Picture of University of Oxford.

Owasim Akram will spend at least three months as a visiting PhD student at University of Oxford.

To Oxford in the spring

According to Owasim Akram, there is no research on poverty in developing countries at Örebro University, which is one of the reasons why he will spend at least three months as a visiting PhD student at University of Oxford in the UK.

“The UK is world-leading when it comes to research on poverty in developing countries and Oxford is the most highly ranked university in the world, so I am very pleased that they accepted me. I will be based at the Oxford Institute of Population Ageing – one of the world’s most renowned institutes within ageing research,” says Owasim Akram.

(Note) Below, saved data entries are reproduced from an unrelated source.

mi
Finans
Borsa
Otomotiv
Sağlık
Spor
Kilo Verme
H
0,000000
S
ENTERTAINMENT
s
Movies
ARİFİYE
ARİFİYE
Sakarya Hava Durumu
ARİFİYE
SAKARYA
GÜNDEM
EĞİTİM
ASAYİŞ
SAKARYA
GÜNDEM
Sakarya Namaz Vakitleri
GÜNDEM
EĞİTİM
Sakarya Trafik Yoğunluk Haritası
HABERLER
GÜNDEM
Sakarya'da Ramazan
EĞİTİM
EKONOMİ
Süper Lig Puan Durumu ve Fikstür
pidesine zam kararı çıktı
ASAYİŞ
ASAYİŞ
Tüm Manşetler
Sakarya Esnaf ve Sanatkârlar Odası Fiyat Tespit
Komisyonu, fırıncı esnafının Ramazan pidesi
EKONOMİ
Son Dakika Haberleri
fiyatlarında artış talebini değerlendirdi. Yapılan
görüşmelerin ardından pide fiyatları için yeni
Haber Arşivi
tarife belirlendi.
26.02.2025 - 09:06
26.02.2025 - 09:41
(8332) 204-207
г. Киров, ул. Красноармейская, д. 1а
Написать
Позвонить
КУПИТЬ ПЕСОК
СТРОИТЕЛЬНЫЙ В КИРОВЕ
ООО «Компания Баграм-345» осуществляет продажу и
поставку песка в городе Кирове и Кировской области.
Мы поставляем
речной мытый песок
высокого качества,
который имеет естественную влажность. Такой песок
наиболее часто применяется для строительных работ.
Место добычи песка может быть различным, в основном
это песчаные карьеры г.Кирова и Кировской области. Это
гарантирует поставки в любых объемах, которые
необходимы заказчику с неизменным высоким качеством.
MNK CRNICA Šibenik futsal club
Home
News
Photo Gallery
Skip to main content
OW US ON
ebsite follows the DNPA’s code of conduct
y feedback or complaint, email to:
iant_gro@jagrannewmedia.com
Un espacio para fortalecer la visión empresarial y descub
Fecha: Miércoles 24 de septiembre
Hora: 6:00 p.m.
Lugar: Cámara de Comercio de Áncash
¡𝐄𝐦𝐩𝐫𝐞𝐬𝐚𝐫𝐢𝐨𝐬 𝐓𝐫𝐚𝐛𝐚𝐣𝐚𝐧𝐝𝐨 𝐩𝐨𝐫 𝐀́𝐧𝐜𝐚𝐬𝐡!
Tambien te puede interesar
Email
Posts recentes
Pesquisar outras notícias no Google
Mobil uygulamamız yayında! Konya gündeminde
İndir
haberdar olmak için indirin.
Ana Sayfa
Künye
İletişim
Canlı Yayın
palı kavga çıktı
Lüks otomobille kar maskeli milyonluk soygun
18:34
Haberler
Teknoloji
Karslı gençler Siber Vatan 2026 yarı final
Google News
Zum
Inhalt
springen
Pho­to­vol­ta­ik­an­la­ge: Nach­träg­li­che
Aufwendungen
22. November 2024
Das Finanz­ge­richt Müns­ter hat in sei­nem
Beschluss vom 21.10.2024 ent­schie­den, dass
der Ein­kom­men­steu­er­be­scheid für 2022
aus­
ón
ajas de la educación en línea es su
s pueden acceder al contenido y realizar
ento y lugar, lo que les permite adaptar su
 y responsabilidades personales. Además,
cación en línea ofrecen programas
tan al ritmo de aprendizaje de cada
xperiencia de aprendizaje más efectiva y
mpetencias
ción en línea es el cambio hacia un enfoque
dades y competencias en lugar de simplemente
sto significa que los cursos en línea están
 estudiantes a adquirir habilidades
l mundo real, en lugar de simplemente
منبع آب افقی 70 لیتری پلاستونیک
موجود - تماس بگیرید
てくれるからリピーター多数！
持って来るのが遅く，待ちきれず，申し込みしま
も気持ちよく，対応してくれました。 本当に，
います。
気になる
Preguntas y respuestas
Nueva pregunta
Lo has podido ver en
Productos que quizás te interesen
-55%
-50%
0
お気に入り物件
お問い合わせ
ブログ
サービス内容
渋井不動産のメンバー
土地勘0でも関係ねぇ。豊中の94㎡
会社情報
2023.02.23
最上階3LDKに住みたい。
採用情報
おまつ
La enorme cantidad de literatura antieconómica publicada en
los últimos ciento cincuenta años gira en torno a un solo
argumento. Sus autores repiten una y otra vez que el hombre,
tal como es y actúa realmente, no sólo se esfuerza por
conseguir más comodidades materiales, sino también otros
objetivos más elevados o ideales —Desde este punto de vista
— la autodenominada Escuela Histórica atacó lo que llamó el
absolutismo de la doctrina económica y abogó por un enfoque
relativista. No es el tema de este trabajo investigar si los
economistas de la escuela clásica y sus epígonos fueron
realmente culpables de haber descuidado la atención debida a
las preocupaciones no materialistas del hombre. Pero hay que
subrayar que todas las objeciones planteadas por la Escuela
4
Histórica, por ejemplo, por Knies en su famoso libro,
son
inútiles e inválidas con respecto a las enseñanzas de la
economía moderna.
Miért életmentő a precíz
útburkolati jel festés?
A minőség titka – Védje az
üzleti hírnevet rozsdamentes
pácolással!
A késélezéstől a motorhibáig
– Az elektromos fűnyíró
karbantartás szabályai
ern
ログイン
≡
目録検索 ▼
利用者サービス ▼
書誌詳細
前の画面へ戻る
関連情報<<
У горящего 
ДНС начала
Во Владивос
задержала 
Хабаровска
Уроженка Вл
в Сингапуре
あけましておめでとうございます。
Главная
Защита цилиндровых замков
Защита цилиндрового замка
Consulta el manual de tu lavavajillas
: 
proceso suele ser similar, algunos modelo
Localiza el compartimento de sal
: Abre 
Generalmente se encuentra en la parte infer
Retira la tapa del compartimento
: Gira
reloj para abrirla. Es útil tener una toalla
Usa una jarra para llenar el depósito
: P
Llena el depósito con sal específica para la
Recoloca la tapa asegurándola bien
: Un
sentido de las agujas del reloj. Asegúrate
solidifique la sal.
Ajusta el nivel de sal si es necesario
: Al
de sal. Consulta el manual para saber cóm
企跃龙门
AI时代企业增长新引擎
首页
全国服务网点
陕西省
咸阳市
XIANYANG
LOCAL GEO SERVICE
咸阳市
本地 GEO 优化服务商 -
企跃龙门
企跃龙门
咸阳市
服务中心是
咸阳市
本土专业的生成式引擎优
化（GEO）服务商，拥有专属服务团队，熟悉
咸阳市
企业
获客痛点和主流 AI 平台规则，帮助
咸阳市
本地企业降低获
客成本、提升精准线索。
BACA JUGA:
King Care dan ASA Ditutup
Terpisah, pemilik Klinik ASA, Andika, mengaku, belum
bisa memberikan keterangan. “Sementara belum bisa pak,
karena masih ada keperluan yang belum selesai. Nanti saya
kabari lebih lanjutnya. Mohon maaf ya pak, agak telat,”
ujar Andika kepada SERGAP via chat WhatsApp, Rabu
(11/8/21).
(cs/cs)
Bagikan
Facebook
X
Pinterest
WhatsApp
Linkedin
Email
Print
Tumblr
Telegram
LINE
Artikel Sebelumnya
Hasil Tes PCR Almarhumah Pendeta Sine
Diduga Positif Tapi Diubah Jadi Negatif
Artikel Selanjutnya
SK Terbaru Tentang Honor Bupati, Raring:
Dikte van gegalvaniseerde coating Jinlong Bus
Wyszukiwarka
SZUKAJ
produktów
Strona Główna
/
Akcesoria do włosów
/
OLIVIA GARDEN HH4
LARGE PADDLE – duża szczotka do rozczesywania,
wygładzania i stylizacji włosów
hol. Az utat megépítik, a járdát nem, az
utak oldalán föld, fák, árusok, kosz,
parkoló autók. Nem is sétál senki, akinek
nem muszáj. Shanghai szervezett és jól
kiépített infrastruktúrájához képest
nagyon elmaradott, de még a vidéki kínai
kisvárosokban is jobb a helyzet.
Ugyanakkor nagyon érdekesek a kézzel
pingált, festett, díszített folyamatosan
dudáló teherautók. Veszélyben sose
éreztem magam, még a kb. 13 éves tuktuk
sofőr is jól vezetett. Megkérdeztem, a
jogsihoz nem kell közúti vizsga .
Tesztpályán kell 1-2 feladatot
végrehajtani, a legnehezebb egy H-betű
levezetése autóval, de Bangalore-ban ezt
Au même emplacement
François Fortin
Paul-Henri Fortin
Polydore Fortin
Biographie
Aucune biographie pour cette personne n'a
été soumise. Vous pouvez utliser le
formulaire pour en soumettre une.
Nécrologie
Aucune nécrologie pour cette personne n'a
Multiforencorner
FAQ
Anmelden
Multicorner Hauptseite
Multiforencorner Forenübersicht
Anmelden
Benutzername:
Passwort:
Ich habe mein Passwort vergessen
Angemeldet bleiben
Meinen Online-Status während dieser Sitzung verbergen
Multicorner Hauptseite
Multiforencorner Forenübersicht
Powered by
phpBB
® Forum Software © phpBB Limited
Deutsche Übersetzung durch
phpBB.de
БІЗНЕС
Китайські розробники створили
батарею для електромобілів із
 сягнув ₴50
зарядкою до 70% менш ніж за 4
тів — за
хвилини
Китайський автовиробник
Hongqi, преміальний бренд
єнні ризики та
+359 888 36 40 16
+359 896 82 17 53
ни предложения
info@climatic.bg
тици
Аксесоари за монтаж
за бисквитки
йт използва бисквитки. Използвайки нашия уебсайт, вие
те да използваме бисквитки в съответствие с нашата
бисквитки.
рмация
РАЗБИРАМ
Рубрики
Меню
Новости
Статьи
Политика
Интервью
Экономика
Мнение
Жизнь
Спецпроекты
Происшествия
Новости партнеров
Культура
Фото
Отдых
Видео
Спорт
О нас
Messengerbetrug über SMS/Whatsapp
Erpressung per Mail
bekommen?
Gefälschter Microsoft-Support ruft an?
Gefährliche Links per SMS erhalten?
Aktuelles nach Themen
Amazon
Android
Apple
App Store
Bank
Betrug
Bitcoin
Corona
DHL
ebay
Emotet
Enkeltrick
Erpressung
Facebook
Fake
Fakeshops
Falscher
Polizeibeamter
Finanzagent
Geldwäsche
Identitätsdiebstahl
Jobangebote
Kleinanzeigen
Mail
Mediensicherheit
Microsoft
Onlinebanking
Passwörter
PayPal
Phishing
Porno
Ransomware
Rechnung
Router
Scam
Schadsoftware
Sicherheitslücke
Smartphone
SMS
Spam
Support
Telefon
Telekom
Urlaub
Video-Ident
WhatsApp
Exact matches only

While in Oxford, he is planning to finalise his second peer-reviewed article on ageing and poverty. It will account for the results of his study of the 72 households back in Bangladesh. Were these families able to rise out of poverty after receiving help and if so, what factors had an impact on this development? These are the types of questions that Owasim Akram will address.

Lack of research

“Oxford has shown interest in this work because it deals with practical experiences made in the field – a perspective which is generally lacking in ageing research. That will be one of my contributions to Oxford,” he says and continues:

“On the whole, there is hardly any research on poverty and ageing in developing countries. Almost all studies of this kind look at industrialised countries and in addition, they are conducted by researchers based there. I believe this will be a win-win experience for both Oxford and myself.”